Your goal =>
Using the listing below, copy exactly the lines from the one containing "The online teaching" to the one containing "the priority should", both lines included, and no others.
#### Data to use ####
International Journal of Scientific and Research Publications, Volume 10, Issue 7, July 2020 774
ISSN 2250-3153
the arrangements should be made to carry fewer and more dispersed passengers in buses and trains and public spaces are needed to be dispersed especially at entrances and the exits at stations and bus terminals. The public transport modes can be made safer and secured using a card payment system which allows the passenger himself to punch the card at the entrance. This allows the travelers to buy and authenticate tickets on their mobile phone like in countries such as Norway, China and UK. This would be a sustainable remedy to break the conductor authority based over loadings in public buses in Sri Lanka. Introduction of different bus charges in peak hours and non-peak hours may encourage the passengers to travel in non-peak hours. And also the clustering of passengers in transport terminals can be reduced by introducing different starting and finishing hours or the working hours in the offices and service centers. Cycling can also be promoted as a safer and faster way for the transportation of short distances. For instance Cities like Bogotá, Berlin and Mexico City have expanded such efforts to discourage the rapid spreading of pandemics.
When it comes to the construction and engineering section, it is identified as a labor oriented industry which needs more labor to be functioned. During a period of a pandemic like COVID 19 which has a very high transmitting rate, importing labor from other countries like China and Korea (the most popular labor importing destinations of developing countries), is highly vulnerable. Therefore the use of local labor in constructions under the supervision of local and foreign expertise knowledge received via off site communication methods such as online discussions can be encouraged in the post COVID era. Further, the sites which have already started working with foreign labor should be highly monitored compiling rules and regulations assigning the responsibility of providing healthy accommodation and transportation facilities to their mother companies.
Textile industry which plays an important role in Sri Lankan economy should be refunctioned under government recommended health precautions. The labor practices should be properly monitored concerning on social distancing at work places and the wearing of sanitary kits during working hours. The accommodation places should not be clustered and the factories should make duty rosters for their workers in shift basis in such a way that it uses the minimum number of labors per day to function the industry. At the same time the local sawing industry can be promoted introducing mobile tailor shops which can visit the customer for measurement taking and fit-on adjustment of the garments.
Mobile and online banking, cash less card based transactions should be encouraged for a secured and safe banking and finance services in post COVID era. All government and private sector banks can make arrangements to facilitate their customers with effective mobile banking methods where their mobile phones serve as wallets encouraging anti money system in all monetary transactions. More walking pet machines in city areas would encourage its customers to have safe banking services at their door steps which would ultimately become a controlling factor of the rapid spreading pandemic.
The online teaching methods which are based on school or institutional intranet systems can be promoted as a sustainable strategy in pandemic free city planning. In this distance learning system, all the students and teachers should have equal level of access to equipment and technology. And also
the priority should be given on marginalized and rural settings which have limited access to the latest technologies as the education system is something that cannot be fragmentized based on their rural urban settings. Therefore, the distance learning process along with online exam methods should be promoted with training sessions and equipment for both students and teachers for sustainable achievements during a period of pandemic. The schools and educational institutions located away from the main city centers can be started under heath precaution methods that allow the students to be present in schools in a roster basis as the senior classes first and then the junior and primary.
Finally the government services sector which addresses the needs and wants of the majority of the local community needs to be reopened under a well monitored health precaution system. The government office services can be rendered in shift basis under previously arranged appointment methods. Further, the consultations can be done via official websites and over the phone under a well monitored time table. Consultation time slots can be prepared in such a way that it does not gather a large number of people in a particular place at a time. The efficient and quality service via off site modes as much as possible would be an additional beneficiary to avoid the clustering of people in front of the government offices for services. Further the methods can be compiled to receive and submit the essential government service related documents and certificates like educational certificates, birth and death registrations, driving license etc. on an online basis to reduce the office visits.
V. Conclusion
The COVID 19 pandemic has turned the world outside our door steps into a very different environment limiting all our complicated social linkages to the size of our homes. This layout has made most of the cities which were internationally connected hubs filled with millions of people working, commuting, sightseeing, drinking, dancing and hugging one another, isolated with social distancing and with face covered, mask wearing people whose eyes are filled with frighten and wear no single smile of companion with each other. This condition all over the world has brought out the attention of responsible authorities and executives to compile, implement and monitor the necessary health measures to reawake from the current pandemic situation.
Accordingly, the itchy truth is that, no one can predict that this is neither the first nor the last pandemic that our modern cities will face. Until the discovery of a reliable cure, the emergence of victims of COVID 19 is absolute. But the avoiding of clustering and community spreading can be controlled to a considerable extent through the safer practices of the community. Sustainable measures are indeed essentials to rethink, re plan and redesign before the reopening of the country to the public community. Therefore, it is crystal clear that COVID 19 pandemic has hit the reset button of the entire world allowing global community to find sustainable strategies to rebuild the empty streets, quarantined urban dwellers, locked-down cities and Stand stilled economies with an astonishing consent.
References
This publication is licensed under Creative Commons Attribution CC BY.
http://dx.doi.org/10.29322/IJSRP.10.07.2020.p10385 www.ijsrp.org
####
#### Data to use ####
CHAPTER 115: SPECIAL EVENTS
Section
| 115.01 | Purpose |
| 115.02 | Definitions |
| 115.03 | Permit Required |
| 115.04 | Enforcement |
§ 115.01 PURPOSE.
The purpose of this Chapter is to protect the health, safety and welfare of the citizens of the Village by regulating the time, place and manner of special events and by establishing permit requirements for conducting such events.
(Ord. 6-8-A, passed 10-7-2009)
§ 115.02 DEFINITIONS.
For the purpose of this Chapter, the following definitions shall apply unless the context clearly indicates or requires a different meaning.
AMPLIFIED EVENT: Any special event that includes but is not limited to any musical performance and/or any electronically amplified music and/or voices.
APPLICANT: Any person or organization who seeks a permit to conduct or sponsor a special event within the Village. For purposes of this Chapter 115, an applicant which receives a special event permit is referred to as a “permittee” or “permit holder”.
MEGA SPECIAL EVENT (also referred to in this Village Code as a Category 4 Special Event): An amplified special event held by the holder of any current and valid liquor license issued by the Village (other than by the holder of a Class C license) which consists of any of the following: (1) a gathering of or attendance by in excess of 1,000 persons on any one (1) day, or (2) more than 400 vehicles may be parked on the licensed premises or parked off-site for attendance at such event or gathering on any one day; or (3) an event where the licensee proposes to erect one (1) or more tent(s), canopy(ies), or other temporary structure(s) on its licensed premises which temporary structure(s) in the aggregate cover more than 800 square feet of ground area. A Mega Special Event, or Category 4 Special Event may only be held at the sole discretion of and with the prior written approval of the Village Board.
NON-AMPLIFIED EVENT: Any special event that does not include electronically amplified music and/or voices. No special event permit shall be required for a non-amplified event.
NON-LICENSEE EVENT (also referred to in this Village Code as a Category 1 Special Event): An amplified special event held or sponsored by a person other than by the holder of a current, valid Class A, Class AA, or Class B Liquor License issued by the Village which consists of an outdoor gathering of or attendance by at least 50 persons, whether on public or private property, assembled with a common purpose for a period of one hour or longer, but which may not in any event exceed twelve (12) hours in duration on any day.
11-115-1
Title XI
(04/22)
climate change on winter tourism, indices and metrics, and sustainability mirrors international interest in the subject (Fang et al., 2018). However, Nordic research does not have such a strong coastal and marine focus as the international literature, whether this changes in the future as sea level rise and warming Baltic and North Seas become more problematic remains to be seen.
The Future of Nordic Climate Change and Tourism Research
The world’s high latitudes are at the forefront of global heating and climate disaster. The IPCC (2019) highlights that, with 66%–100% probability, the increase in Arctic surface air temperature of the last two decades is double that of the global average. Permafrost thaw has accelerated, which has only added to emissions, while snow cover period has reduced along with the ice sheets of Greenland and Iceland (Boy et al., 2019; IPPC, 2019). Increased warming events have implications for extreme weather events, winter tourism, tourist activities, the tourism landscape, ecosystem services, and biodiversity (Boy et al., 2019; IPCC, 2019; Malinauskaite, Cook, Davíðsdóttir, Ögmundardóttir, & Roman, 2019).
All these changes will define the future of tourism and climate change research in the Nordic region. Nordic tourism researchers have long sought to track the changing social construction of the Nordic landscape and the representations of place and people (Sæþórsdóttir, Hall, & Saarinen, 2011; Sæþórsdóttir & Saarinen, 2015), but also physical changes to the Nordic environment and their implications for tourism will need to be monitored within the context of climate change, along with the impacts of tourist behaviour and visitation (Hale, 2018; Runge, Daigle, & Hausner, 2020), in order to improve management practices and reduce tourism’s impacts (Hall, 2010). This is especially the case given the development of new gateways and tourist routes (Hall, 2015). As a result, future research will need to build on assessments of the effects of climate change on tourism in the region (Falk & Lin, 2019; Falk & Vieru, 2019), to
####
#### Data to use ####
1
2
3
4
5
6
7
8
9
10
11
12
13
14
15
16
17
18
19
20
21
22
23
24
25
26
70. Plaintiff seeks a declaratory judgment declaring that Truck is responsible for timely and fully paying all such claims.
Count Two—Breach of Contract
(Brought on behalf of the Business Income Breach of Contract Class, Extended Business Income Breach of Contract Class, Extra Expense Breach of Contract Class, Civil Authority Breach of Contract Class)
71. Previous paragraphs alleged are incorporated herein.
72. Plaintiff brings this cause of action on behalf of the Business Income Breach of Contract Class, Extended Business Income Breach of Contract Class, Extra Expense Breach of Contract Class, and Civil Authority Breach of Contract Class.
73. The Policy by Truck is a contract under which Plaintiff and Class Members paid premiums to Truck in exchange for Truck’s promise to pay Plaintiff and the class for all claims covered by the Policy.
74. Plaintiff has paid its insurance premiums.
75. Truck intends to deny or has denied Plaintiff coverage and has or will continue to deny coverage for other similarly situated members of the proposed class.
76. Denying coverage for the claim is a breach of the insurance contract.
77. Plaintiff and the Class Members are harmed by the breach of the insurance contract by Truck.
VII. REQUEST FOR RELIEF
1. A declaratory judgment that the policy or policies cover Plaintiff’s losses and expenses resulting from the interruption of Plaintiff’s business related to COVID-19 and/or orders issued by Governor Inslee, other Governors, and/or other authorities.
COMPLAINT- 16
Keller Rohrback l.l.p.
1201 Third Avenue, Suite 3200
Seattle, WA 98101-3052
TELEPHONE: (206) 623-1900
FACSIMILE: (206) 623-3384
####
Problem solution =>
The online teaching methods which are based on school or institutional intranet systems can be promoted as a sustainable strategy in pandemic free city planning. In this distance learning system, all the students and teachers should have equal level of access to equipment and technology. And also
the priority should be given on marginalized and rural settings which have limited access to the latest technologies as the education system is something that cannot be fragmentized based on their rural urban settings. Therefore, the distance learning process along with online exam methods should be promoted with training sessions and equipment for both students and teachers for sustainable achievements during a period of pandemic. The schools and educational institutions located away from the main city centers can be started under heath precaution methods that allow the students to be present in schools in a roster basis as the senior classes first and then the junior and primary.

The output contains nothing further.